Fen nodded gravely. “Perhaps you had.”

“As you know,” said Humbleby, “I was in Military Intelligence during the 1914 war; and it was while I was investigating an unimaginative piece of sabotage at an arms depot near Loos that I first met Garstin·Walsh, who at that time was a Captain in the Supply Corps. It’d be an exaggeration to say that we became close friends—and looking back on it, I can’t quite see why we should have become friends at all, because our temperaments weren’t at all alike, and we had very few interests in common.
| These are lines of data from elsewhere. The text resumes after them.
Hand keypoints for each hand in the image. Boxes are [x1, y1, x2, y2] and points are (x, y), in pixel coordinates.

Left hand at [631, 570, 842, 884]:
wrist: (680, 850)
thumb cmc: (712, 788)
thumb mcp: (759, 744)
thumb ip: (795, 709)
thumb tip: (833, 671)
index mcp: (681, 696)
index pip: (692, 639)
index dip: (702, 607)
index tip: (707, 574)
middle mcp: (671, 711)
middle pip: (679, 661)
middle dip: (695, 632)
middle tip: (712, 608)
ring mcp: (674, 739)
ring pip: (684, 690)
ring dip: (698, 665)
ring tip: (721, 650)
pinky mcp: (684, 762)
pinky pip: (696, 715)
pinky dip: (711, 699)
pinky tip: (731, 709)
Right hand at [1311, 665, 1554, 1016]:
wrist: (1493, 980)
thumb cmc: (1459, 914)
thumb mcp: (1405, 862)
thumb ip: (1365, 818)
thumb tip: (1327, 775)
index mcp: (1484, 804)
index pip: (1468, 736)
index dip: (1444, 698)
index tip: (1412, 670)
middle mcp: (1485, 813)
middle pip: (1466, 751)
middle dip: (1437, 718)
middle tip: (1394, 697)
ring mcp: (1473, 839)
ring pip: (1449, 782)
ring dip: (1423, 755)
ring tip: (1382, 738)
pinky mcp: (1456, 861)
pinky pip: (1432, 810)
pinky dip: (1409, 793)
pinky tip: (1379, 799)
Still, for some obscure reason we did in fact get on well together; and I think that much of his attraction for me must have been due to his complete humourlessness—we were all a bit hysterical in those days, whether we knew it or not, and a man who never laughed was unexpectedly
restful.”

“We used to meet, then, as often as we could; and after the Armistice we kept up a sporadic correspondence and managed some sort of reunion once or twice every year. Then eighteen months ago Garstin-Walsh retired and went to live at a village called Uscombe, which is a few miles from Exeter; and since I was staying with my sister at Exmouth, and hadn’t seen him for some considerable time, I decided, the day before yesterday, to drive over and pay him a surprise visit.
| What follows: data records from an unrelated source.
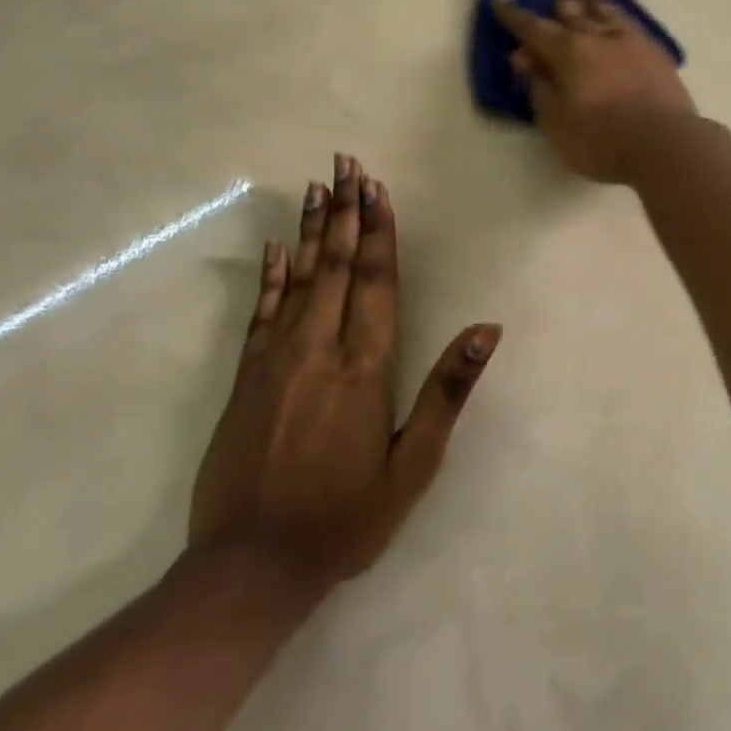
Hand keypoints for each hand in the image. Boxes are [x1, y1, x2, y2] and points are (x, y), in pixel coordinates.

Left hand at [188, 156, 499, 596]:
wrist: (252, 567)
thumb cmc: (345, 517)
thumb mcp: (413, 464)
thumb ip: (447, 391)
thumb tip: (486, 330)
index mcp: (365, 368)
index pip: (377, 281)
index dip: (380, 231)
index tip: (377, 187)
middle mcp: (320, 349)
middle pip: (338, 265)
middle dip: (346, 211)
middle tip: (345, 163)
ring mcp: (276, 360)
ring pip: (300, 278)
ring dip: (313, 230)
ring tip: (318, 187)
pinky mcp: (245, 378)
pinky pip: (261, 312)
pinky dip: (271, 275)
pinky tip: (277, 247)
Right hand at [491, 0, 696, 183]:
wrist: (665, 144)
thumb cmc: (601, 139)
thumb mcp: (556, 120)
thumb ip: (539, 85)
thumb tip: (523, 57)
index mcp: (568, 52)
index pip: (534, 29)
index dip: (515, 16)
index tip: (501, 1)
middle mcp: (599, 37)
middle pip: (576, 10)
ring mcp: (632, 42)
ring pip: (609, 13)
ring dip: (596, 1)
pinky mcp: (657, 55)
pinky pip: (633, 25)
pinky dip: (621, 17)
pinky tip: (623, 20)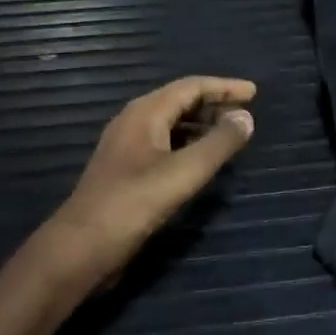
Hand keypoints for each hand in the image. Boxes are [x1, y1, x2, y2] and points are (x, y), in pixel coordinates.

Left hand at [56, 76, 257, 280]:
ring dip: (202, 124)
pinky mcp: (126, 170)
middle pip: (180, 100)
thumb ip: (219, 144)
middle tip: (246, 113)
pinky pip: (164, 143)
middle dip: (214, 103)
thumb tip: (246, 117)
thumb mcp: (184, 173)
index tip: (254, 93)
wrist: (81, 248)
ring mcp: (127, 146)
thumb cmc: (133, 204)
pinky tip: (202, 160)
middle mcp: (134, 121)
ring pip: (172, 123)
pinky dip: (189, 143)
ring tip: (231, 134)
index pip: (191, 86)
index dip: (224, 87)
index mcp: (145, 113)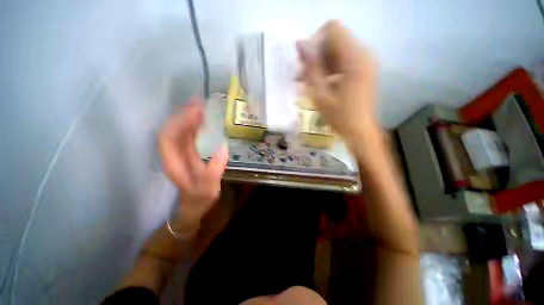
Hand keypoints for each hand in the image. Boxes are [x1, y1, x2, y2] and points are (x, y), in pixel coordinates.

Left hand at [159, 97, 228, 232]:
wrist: (194, 204)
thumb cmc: (200, 197)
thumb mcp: (209, 187)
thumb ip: (215, 169)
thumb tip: (223, 147)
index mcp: (174, 163)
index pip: (169, 137)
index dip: (179, 122)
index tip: (196, 112)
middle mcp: (172, 155)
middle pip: (172, 130)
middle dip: (183, 114)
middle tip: (199, 103)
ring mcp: (178, 153)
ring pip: (178, 131)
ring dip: (187, 117)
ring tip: (200, 106)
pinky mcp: (186, 152)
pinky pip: (187, 135)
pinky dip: (193, 125)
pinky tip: (202, 120)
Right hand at [297, 21, 378, 143]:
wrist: (360, 131)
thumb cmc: (340, 117)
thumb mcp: (321, 95)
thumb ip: (311, 68)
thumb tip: (300, 44)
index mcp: (355, 58)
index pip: (332, 29)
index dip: (314, 42)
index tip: (304, 62)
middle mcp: (364, 54)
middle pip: (335, 39)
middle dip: (316, 54)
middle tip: (302, 75)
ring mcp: (365, 61)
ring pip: (337, 50)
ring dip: (320, 63)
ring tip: (306, 81)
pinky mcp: (363, 69)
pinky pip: (342, 60)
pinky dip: (328, 68)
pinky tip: (318, 83)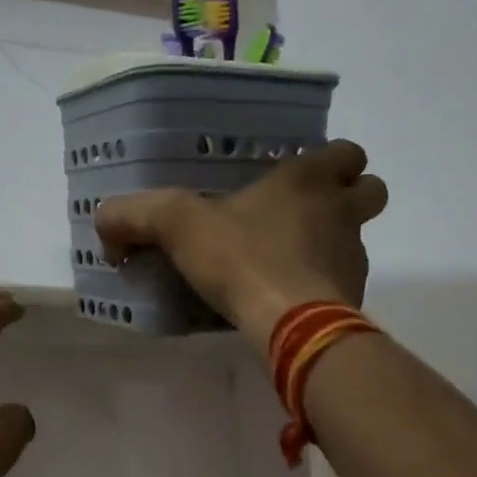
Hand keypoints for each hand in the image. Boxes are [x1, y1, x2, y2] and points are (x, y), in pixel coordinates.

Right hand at [94, 141, 387, 349]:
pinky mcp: (353, 298)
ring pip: (359, 238)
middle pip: (370, 190)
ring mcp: (354, 257)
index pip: (347, 152)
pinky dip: (324, 285)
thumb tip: (106, 226)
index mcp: (308, 181)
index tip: (298, 178)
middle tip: (305, 214)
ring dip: (333, 243)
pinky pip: (345, 282)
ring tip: (289, 261)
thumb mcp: (176, 226)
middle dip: (348, 197)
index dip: (331, 161)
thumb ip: (133, 215)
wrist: (291, 324)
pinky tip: (289, 299)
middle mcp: (341, 212)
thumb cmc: (242, 259)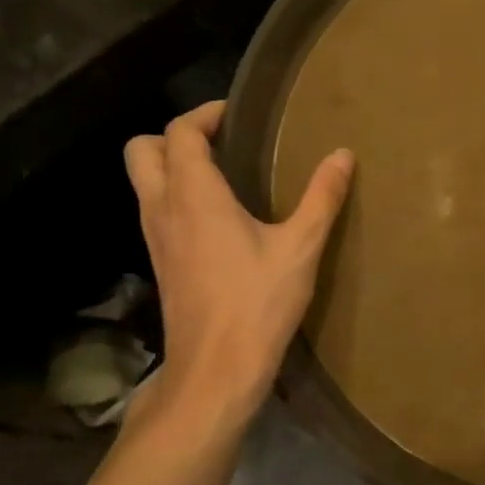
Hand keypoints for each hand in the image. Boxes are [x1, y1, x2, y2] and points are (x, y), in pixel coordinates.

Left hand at [124, 102, 352, 426]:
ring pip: (144, 181)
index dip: (205, 114)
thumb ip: (322, 197)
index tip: (238, 114)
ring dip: (173, 165)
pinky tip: (219, 216)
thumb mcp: (301, 247)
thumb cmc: (257, 303)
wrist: (215, 370)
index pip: (180, 133)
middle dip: (175, 134)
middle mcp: (163, 209)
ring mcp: (155, 238)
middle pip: (142, 150)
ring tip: (225, 172)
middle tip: (221, 139)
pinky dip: (176, 195)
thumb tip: (343, 155)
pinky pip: (156, 209)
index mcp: (194, 196)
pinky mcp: (160, 262)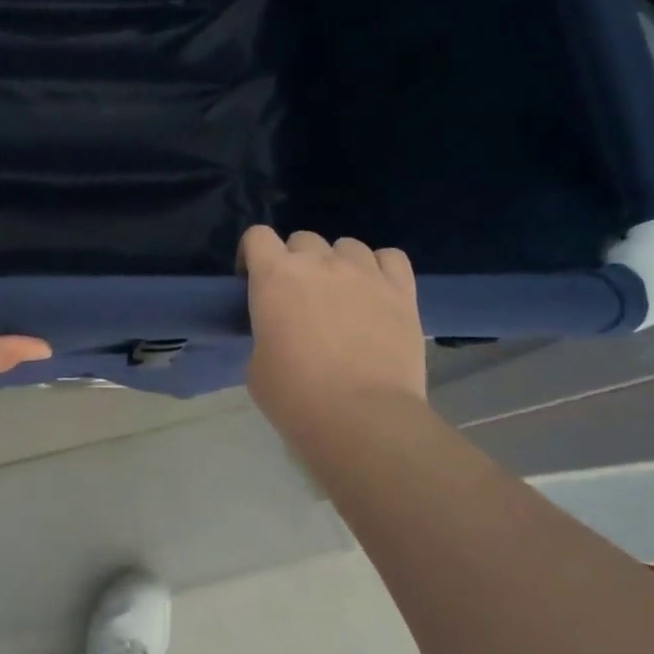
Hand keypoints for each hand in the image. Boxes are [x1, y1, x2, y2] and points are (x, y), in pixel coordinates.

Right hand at [241, 227, 427, 452]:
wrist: (362, 418)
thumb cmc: (296, 397)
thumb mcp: (257, 365)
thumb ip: (266, 333)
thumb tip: (281, 332)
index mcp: (275, 277)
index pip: (257, 236)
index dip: (252, 254)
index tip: (253, 281)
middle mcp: (319, 263)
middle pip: (303, 239)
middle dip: (296, 261)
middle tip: (298, 297)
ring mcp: (364, 273)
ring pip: (347, 245)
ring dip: (338, 263)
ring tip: (341, 294)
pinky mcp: (402, 291)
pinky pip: (390, 258)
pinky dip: (380, 268)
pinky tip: (376, 290)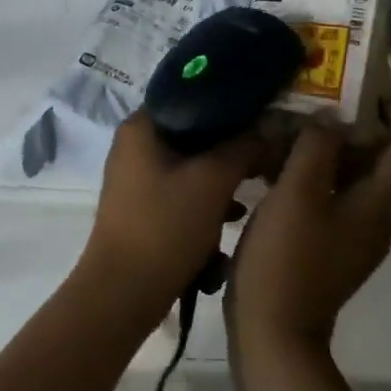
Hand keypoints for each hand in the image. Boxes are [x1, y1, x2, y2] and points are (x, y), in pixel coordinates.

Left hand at [82, 112, 262, 317]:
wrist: (123, 293)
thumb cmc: (165, 226)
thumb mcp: (212, 181)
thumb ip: (243, 147)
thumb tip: (267, 126)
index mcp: (141, 127)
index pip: (191, 96)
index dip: (230, 105)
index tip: (264, 115)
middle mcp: (134, 146)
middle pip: (194, 133)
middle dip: (231, 148)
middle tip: (265, 157)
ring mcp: (136, 178)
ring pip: (191, 165)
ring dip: (222, 179)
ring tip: (254, 191)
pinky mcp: (143, 208)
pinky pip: (182, 192)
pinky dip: (206, 202)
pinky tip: (232, 220)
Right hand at [229, 104, 390, 354]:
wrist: (275, 334)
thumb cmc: (288, 259)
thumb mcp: (297, 194)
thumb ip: (316, 148)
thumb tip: (330, 117)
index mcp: (377, 205)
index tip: (370, 89)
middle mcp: (375, 220)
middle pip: (381, 164)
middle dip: (357, 129)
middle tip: (321, 102)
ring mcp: (352, 239)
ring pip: (353, 182)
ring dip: (332, 153)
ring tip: (295, 129)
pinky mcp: (329, 250)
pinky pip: (333, 201)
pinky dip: (317, 178)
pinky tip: (280, 169)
“I left Exmouth immediately after breakfast and got to Uscombe about ten-thirty. Uscombe’s not as cut off from the rest of the world as some Devon villages, because it’s only a quarter of a mile from the main London road; but in all other respects it’s fairly typical—settled to some extent by middle-class ‘foreigners,’ I mean, with an unsuccessful preparatory boarding-school in a tumble-down manor-house, and a church tower scheduled dangerous; you know the sort of place. I hadn’t been there before, so I stopped at one of the village shops to enquire for Garstin-Walsh’s house. And the way they looked at me, as they gave me directions, was the first intimation I had that anything was wrong.

“The house proved to be a nice, trim, up-to-date little red-brick villa beyond the church, with lots of chrysanthemums in the garden and a carefully weeded front lawn; so that was all right. But then the trouble started. The painters were in, for one thing; an Exeter C.I.D. Inspector was hanging about the hall, for another; and an undeniably dead body was in process of being removed by a mortuary van. I need hardly tell you that if I’d known about all this I should have gone back to Exmouth and tried again some other day; but by the time the situation became clear I’d rung, and been let in by the housekeeper, and so couldn’t very well escape without positive incivility.